# sketchup & windows vista



## Mr T (26 Mar 2009)

Hi

Is there a problem with sketchup and vista? I have a customer who has downloaded sketchup 7 but has not been able to run it on his pc which runs on windows vista. 

Chris


----------



## Lord Nibbo (27 Mar 2009)

My puter runs vista and sketchup 7 works fine.


----------



## SketchUp Guru (27 Mar 2009)

I have read some stuff that indicates one needs administrative rights when installing programs with Vista. I suppose it could have to do with the way users are set up for the specific Vista install.

Perhaps Lord Nibbo could corroborate or clarify. I decided to avoid Vista when I built my current computer.


----------



## RobertMP (27 Mar 2009)

The program asks permission during the install. once installed with permission it doesn't need to ask again. If you install and old program that does not know about asking permission it will still install OK but Vista will ask you if you trust it every time you start it up. None of the permissions stuff will stop it running - it just means vista will ask you if you are sure it is OK to run.

I use sketchup with Vista and no problems.

Can you clarify 'not able to run' - does it install OK or does the install fail? It could be a corrupted download so might be worth deleting and running from a new download.


----------



## Mr T (27 Mar 2009)

Hi

The customer was not very speific, I will have to clarify things with him.

Chris


----------



## frugal (30 Mar 2009)

I tried to download version 7 on our Vista laptop and it will not run. It works fine on my XP work laptop. Version 6 works fine on Vista (in XP compatability mode). 
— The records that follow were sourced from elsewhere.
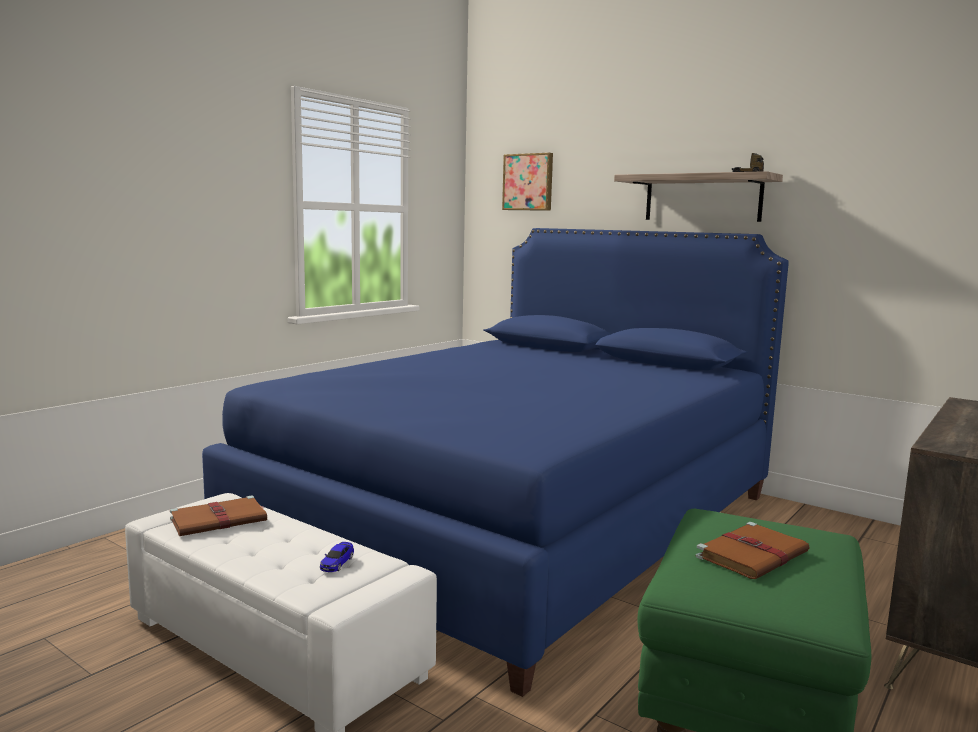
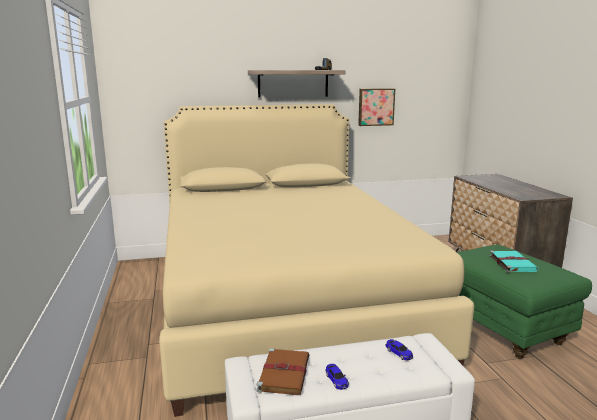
camera: 50 degrees left, 5 degrees up
blue bed [202,228,789,697] -> beige bed [159,104,474,417]
picture [502,153,553,211] -> picture moved to [358,88,395,126]
brown book [696,522,810,579] -> turquoise book [489,251,539,273]
none -> toy car [326,364,349,390]

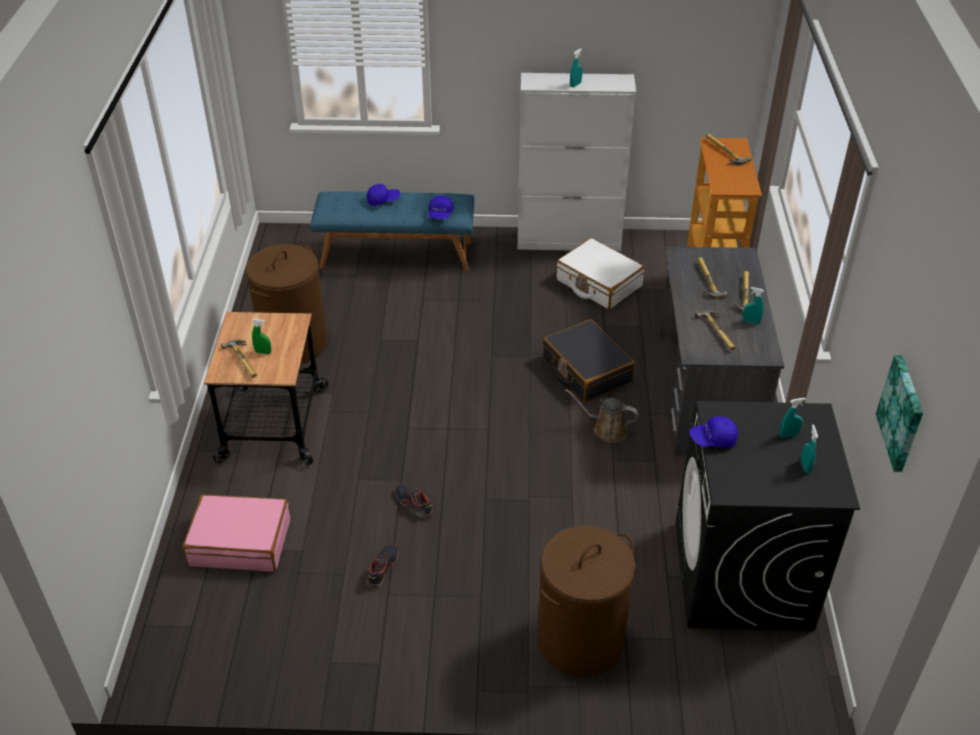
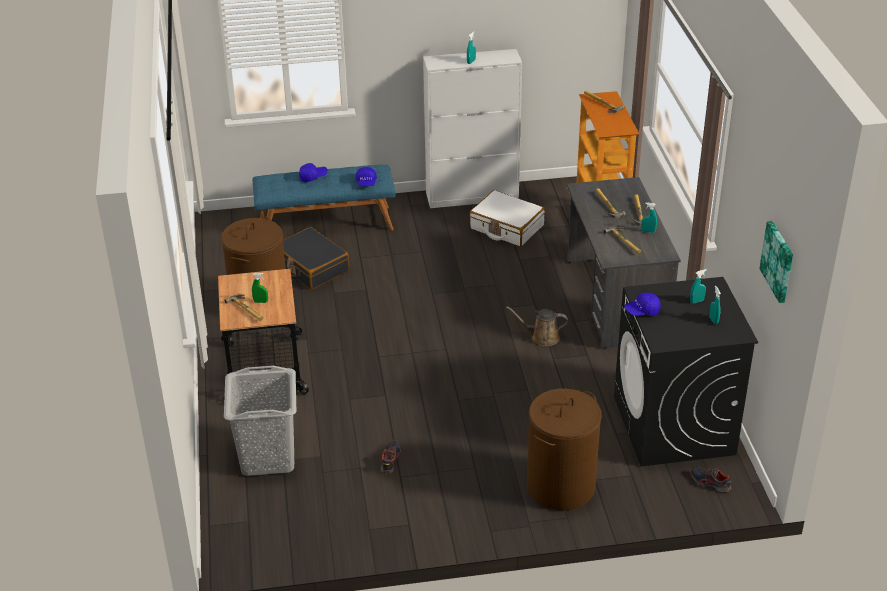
camera: 10 degrees left, 5 degrees down
pink suitcase [182,494,290,572] -> grey laundry basket [224,366,296,476]
shoe [396,484,433,518] -> shoe moved to [690,467,732,492]
black suitcase [543,319,635,402] -> black suitcase moved to [283,227,349,290]

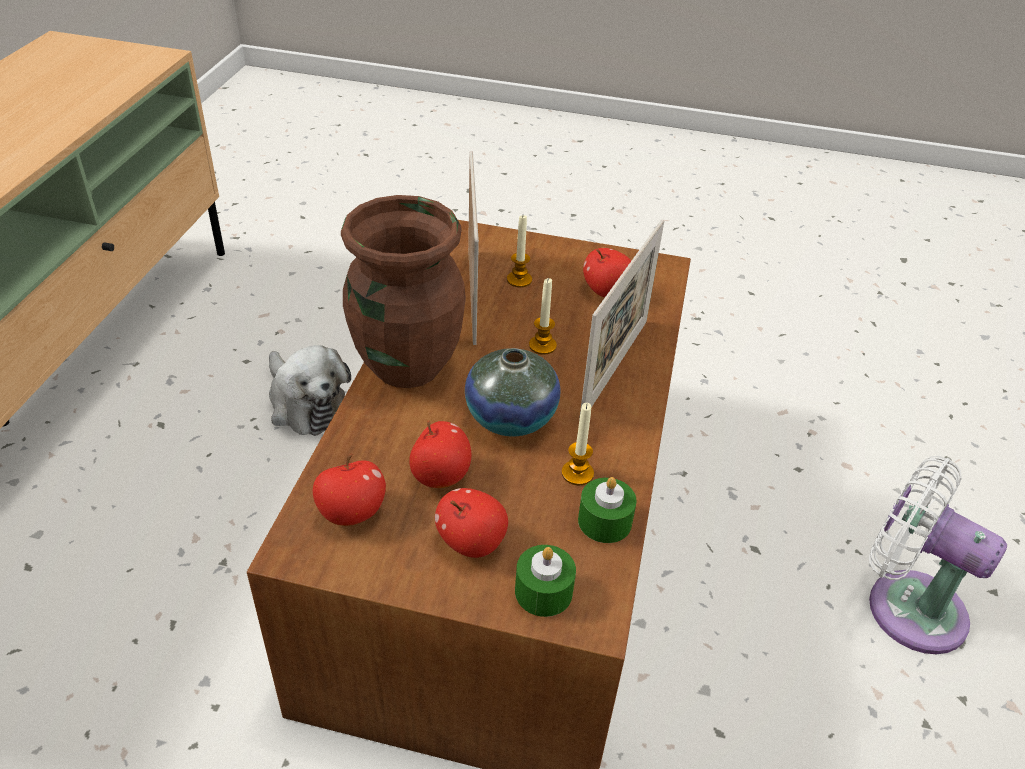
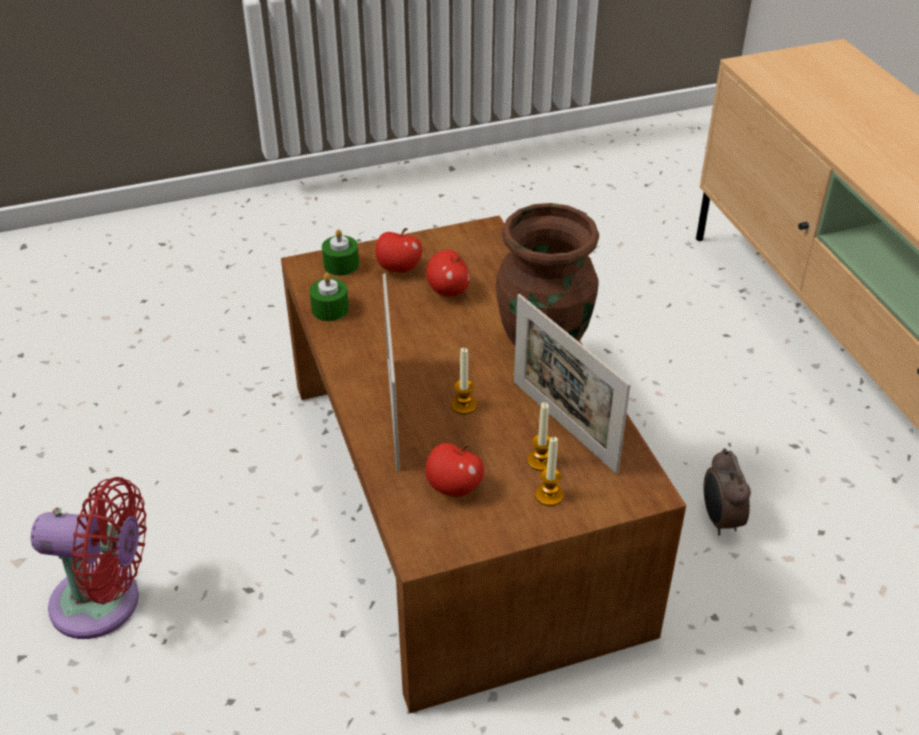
camera: 150 degrees right, 0 degrees up
plush toy [269,345,351,436] -> alarm clock [703,448,751,536]
apple [313,454,386,526] -> none
vase [465,348,561,436] -> none
candle [562,403,594,485] -> candle moved to [535,437,563,506]
white fan [869,456,1007,654] -> red fan [31,477,147,639]

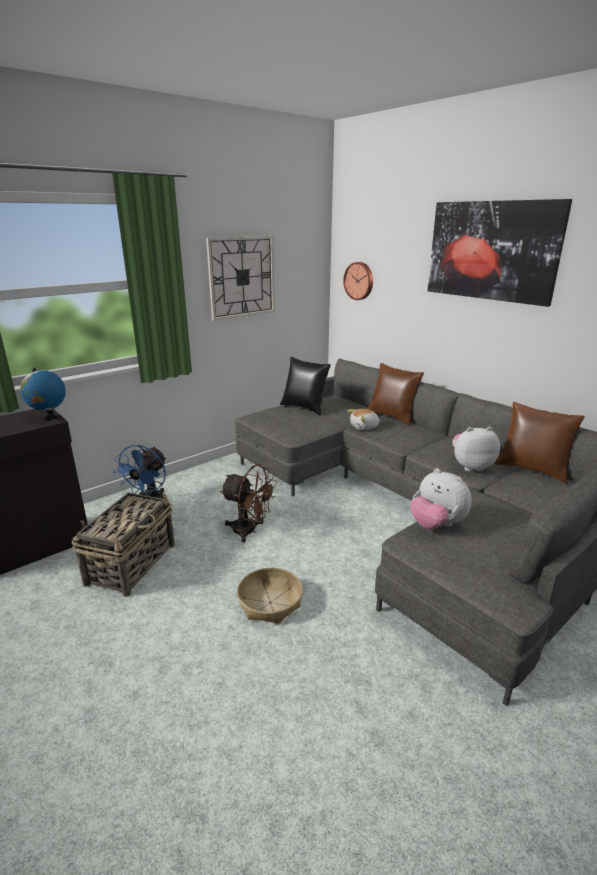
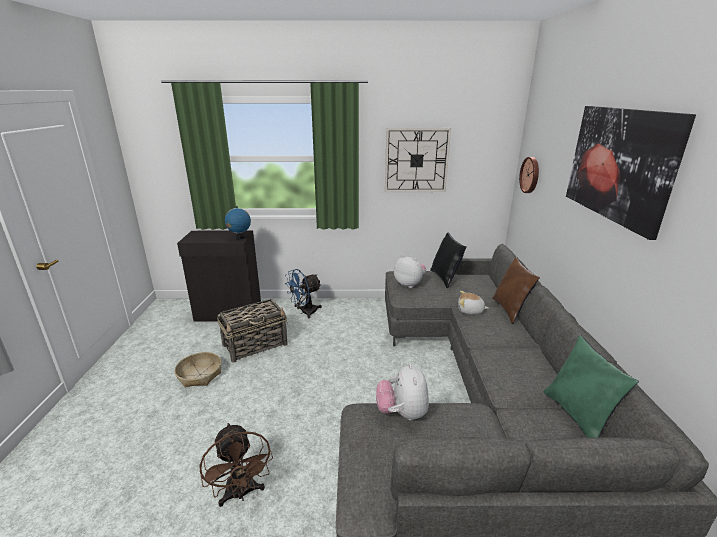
camera: 40 degrees right, 0 degrees up
brown fan [220,464,277,543] -> brown fan moved to [199,423,273,507]
basket [237,568,303,624] -> basket moved to [175,352,221,387]
plush toy [452,427,500,472] -> plush toy moved to [394,255,426,288]
brown pillow [495,402,585,484] -> green pillow [544,335,639,438]

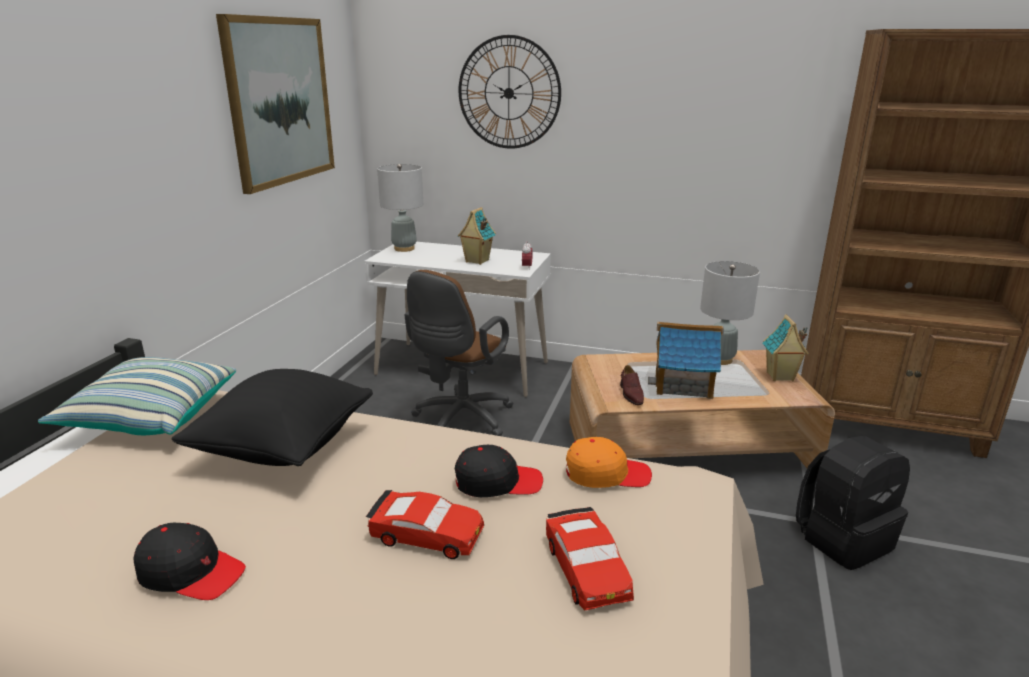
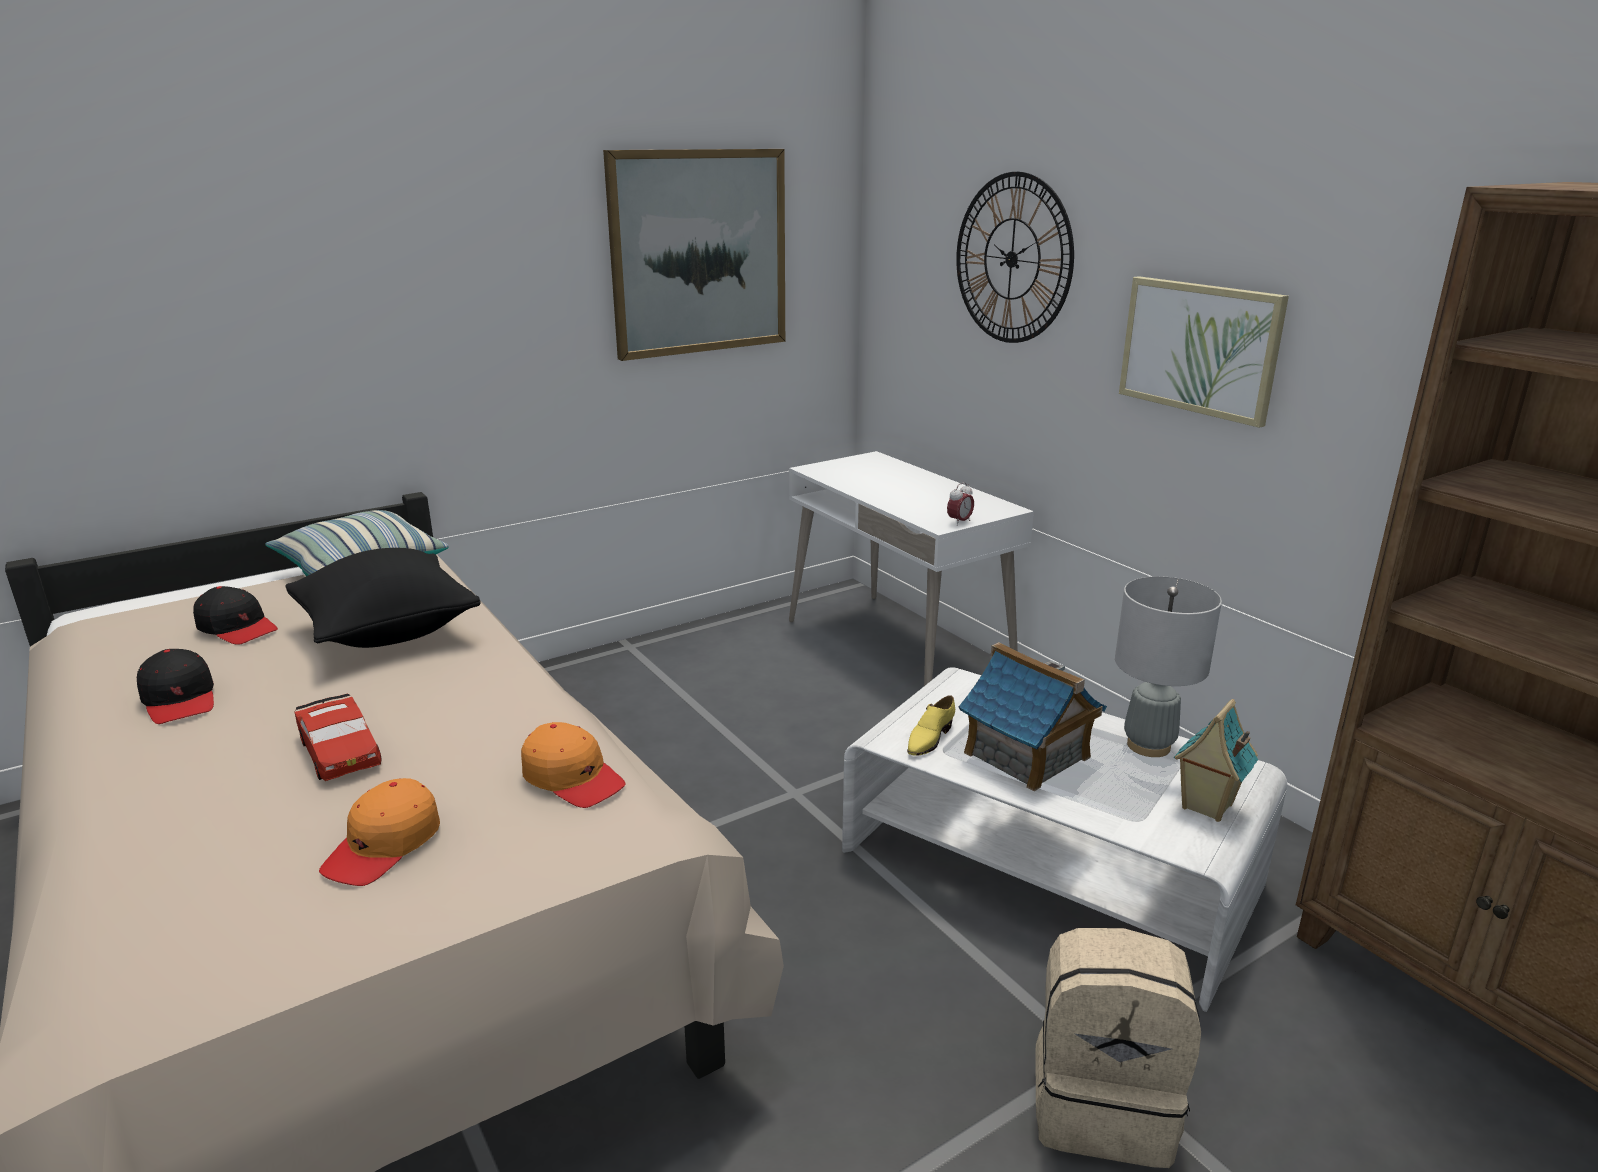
camera: 40 degrees right, 0 degrees up
grey table lamp [377,164,423,252] -> none
brown office chair [404,270,514,436] -> none
black cap [455,445,543,497] -> black cap moved to [193,586,278,645]
toy house [458,207,496,265] -> none
red toy car [546,507,634,610] -> orange cap [319,778,440,886]
brown coffee table [570,350,835,468] -> white coffee table [842,667,1287,1012]
brown shoe [620,365,644,405] -> yellow shoe [907,695,955,756]
black backpack [796,436,910,570] -> beige backpack [1036,928,1201,1168]
none -> picture [1119,276,1289,428]

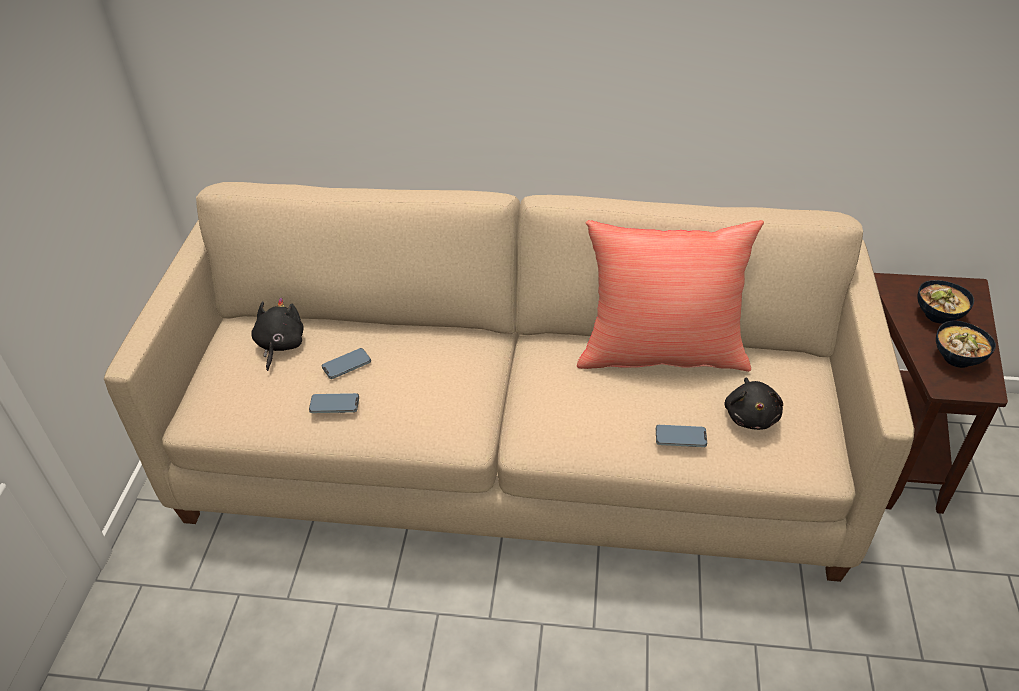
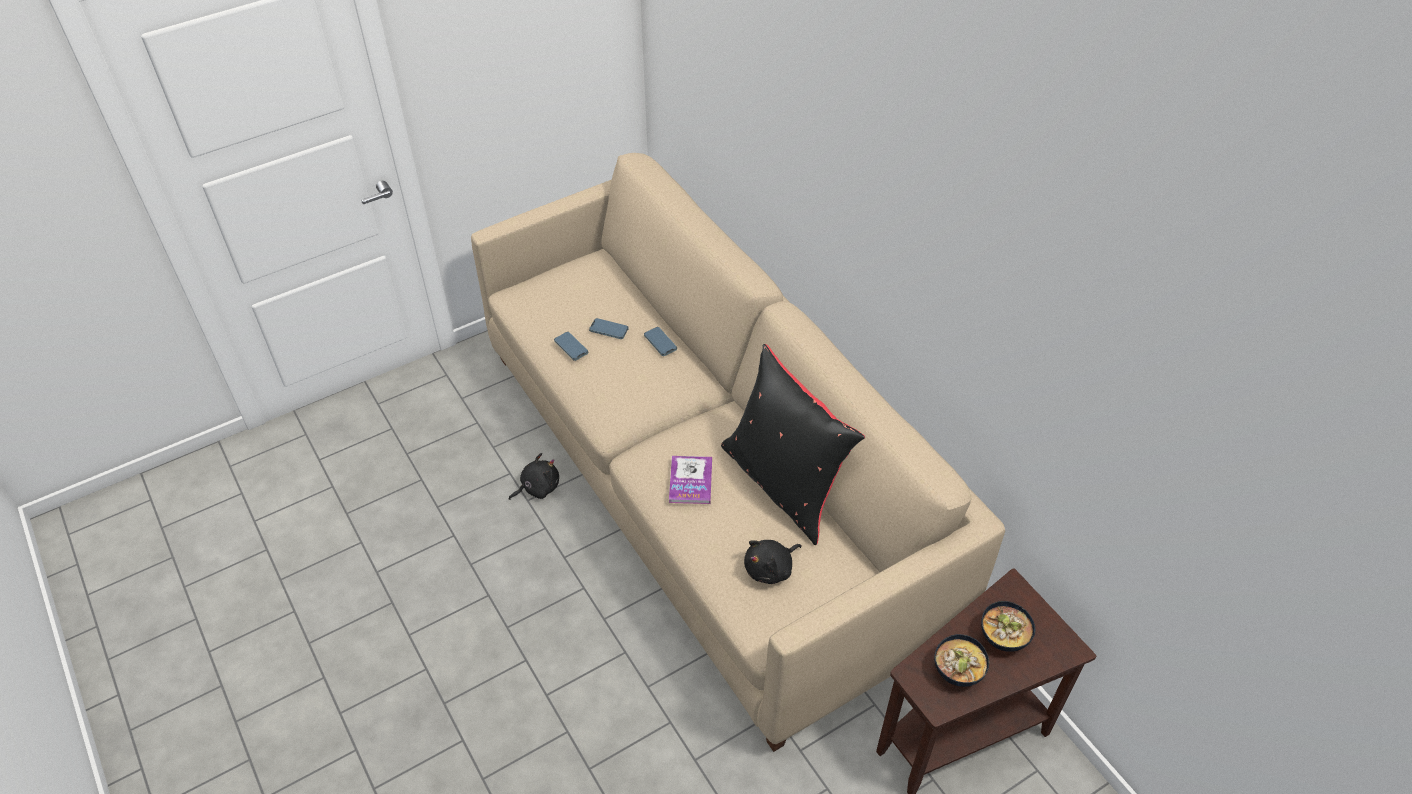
camera: 50 degrees right, 5 degrees up
black plush toy [251,298,304,371] -> black plush toy moved to [509,453,559,500]
red pillow [577,220,764,372] -> black pillow [721,344,865,545]
phone [656,425,707,447] -> phone moved to [644,327,677,356]
none -> book [669,456,712,504]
The sketchup website states that you need to make sure that you have the latest video drivers whcih may well help.


----------



## motownmartin (30 Mar 2009)

Lord Nibbo":346o2ff0 said:


> My puter runs vista and sketchup 7 works fine.


Same here, no probs.


----------



## smithrdn (1 Apr 2009)

It must be missing some files take assistance from window updates


----------



## CroppyBoy1798 (15 Apr 2009)

I've had fierce issues with Sketchup on my Vista computer also! Both SU 6 and 7, they'd freeze and crash on startup, not so bad now, but they are still hit and miss. I believe its something to do with the graphics card in the particular computer rather than how the programme was installed.


----------



## SketchUp Guru (15 Apr 2009)

What is the graphics card in the computer?


----------